Mereka mungkin hanya orang yang bersikap kurang peka. Tidak sengaja menjadi pahlawan dari hasil jerih payah kita, misalnya. Atau mereka yang entah mengapa selalu bersikap ramah pada orang lain, tapi tidak pada kita. Atau yang melontarkan kata-kata menyakitkan hati secara bercanda, sehingga kitalah yang salah jika tersinggung. Atau mereka yang dengan santainya berpakaian terbuka di lingkungan kita yang diusahakan untuk sopan. Atau mereka yang dipuja karena memberikan satu juta rupiah dari ratusan juta rupiah miliknya, sehingga membuat kita yang memberikan seratus ribu rupiah — seluruh milik kita yang adalah hasil kerja keras — menjadi tak berarti.

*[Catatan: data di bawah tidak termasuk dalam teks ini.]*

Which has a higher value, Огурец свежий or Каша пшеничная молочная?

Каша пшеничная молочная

Atau berbagai jenis orang yang selalu kita coba untuk sukai, tapi tidak kunjung bisa.

Kembali ke dosa. Yang menjauhkan kita dari Tuhan, dari diri sendiri, dan membuyarkan semua arah. Hilang kontrol yang membuat kita tak peduli. Kalau dosa itu untuk orang yang kita cintai, tetap saja buruk sih, tapi masih mending (sambil tertawa). Sayangnya, sekali lagi, dosa kita kebanyakan adalah untuk mereka yang... yah, tidak berkesan baik bagi hati kita. Dosa-dosa sepele yang sedikit-sedikit mulai melangit.

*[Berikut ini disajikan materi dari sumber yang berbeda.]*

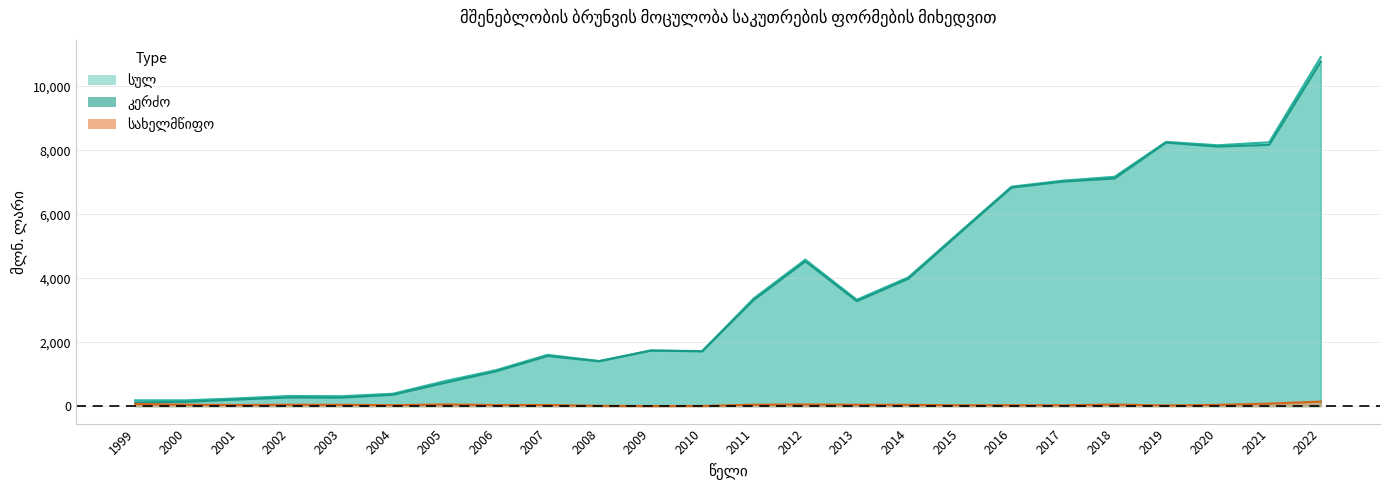

Reading left to right, list all the values displayed in this chart.

სახელმწიფო: 68.1	45.4	35.3	44.9	42.1	30.8	52.2	35.6	35.5	10.4	3.4	6.5	45.3	52.6	42.8	41.5	26.9	29.4	27.5	50.2	21.6	39.8	80.4	142.0
კერძო: 114.9	137.3	208.5	273.1	267.4	357.1	727.7	1089.9	1569.2	1401.6	1736.8	1715.2	3322.6	4528.5	3284.8	3986.1	5420.2	6833.8	7023.7	7121.1	8241.6	8117.9	8170.3	10771.7
სულ: 183.0	182.7	243.8	318.0	309.5	387.9	779.9	1125.5	1604.7	1412.0	1740.2	1721.7	3367.9	4581.1	3327.6	4027.6	5447.1	6863.2	7051.2	7171.3	8263.2	8157.7	8250.7	10913.7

Semoga Tuhan, lewat akal sehat kita, atau orang-orang baik di sekeliling kita, atau dengan cara apapun selalu mengingatkan kita bahwa, "Come on, it's so not worth it. It doesn't a bit degrade the value of you. It won't even help you in the afterlife!" Sehingga terlepaslah kita dari jebakan dosa-dosa 'kecil' yang menyibukkan pikiran. Yang menciutkan kedewasaan menjadi kekonyolan kanak-kanak (tanpa kesan lucu, tapi). Kalau tidak bisa suka, lupakanlah mereka yang tidak kita sukai, lalu bersibuklah membuat yang kita sayangi tertawa. Ingat, merekalah yang selalu melihat kita.